Naturally, he attracted controversy. The UP Comptroller and Auditor General (CAG) has highlighted a large number of procedural anomalies and discrepancies in the disinvestment of 11 state-owned sugar mills in June 2007. According to the report, rules were openly flouted to sell the mills for peanuts as a single unit despite their valuable land assets, leading to financial losses of Rs 224.28 crore to the state exchequer. The biggest beneficiary was Ponty’s Wave Industries.

Similarly, in 2008, almost the entire wholesale and retail liquor business in UP was given to Ponty under a new licence policy. Real estate developers in Noida point to large tracts of land given to Ponty for infrastructure and residential projects. The deal, say market sources, is that Ponty pays a substantial ‘official cut’ for the land to Mayawati, leaving the exchequer poorer.

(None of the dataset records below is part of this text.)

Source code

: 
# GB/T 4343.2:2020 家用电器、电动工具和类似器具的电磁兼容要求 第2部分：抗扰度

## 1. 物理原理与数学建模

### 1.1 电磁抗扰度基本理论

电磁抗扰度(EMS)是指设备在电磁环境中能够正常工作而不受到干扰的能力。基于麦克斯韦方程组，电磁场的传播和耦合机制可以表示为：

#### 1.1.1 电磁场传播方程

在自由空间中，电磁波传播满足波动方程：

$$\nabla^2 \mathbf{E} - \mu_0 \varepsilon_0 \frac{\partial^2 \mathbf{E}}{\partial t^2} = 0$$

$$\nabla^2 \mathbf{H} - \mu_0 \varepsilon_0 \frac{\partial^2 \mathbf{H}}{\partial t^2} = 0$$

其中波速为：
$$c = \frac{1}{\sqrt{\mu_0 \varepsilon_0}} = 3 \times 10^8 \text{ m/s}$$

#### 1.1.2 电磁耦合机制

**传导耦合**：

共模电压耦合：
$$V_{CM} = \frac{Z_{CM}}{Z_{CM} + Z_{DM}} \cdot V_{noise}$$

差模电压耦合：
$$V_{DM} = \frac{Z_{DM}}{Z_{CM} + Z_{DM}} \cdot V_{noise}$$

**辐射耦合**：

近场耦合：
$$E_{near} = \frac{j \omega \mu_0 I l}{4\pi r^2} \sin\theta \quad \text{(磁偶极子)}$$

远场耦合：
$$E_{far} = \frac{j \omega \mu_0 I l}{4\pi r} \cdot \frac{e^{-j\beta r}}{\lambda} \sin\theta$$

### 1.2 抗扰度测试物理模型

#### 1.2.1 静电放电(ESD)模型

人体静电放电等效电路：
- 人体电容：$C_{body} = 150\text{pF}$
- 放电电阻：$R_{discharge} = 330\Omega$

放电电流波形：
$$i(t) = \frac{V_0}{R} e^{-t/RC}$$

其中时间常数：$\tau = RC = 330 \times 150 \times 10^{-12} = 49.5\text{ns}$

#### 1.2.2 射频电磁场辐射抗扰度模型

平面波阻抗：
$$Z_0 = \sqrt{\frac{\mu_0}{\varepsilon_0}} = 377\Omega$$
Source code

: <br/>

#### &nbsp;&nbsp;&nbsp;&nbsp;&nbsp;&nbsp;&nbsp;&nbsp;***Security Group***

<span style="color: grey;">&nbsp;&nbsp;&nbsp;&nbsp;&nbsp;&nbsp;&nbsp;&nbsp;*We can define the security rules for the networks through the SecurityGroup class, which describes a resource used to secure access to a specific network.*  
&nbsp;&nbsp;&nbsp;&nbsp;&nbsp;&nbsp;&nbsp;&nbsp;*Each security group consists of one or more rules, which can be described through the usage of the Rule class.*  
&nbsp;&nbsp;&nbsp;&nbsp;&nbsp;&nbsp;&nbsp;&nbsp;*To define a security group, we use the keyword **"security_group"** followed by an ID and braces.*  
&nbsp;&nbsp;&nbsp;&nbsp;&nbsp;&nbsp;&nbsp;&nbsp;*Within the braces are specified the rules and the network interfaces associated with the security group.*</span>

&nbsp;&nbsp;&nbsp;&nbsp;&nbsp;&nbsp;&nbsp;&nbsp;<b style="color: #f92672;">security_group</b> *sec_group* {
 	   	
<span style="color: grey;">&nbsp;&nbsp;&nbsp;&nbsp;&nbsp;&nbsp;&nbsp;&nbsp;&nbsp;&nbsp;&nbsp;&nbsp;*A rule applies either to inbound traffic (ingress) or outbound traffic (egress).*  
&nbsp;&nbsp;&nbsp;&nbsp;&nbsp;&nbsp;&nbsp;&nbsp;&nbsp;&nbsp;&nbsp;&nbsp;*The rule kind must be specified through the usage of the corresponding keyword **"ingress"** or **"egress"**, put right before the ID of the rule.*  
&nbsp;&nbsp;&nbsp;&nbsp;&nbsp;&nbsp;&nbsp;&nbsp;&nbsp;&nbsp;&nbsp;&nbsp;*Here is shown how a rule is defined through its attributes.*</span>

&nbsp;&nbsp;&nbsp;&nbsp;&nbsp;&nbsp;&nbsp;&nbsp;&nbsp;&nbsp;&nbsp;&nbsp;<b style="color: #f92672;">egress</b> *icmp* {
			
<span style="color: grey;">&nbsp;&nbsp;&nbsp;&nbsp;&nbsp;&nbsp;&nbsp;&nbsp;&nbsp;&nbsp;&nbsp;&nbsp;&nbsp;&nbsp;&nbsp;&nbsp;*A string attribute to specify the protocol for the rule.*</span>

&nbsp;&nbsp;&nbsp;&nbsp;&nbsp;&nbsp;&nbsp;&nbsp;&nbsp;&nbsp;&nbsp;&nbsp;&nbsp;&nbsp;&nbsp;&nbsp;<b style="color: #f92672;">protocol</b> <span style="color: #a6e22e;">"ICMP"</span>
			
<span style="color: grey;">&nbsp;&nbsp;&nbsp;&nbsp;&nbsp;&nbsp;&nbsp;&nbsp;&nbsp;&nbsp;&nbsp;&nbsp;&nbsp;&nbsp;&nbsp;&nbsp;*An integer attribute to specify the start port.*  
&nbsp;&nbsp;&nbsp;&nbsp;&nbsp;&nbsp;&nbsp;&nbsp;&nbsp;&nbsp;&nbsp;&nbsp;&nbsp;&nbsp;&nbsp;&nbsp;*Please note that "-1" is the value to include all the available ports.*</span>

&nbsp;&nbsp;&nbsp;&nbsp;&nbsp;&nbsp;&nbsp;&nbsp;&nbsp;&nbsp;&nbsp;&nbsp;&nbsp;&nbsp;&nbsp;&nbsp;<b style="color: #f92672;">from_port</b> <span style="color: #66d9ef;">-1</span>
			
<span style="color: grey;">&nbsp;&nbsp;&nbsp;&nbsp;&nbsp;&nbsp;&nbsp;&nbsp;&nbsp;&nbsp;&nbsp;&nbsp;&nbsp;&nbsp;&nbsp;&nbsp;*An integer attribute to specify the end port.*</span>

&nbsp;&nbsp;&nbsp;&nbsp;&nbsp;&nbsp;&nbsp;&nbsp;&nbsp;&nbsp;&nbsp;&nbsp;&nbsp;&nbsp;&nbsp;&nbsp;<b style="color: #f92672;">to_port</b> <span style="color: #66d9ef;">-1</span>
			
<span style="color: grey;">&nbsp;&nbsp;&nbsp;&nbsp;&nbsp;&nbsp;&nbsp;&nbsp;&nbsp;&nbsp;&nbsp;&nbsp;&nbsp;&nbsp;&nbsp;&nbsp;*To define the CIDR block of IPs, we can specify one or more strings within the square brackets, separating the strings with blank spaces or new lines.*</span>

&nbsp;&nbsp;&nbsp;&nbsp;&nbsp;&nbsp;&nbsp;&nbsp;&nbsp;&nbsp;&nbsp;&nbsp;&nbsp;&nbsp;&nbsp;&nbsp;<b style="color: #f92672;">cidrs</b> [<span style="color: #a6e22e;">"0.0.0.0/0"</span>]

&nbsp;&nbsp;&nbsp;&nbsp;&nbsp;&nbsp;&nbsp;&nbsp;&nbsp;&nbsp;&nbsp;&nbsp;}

The Chadha family has indeed come a long way since the mid-1970s when Ponty’s father Kulwant Singh was once reportedly taken handcuffed from their home in Moradabad for dealing in contraband liquor, a neighbour recalls. In the early days after the family settled down in Moradabad, some recall that their cinema hall used to be a favourite meeting ground for the town’s unsavoury elements. Barring a few close friends, the family did not socialise much. Even today, the extended Chadha family works together with Ponty’s two brothers involved in the varied businesses.

The I-T raids have stirred things up. On February 1, when Raj Kumar of Ghaziabad walked into a local liquor shop to buy a “quarter”, he was surprised at being charged Rs 30 less. It must be a poll bonanza, the young farmer thought. It’s only on hearing of the I-T raids that he learnt why after so many years liquor was available at the maximum retail price. “This is the only state where even government-owned shops charged much above the MRP, referred to as Mayawati Tax or Maya prasad,” says Raj Kumar.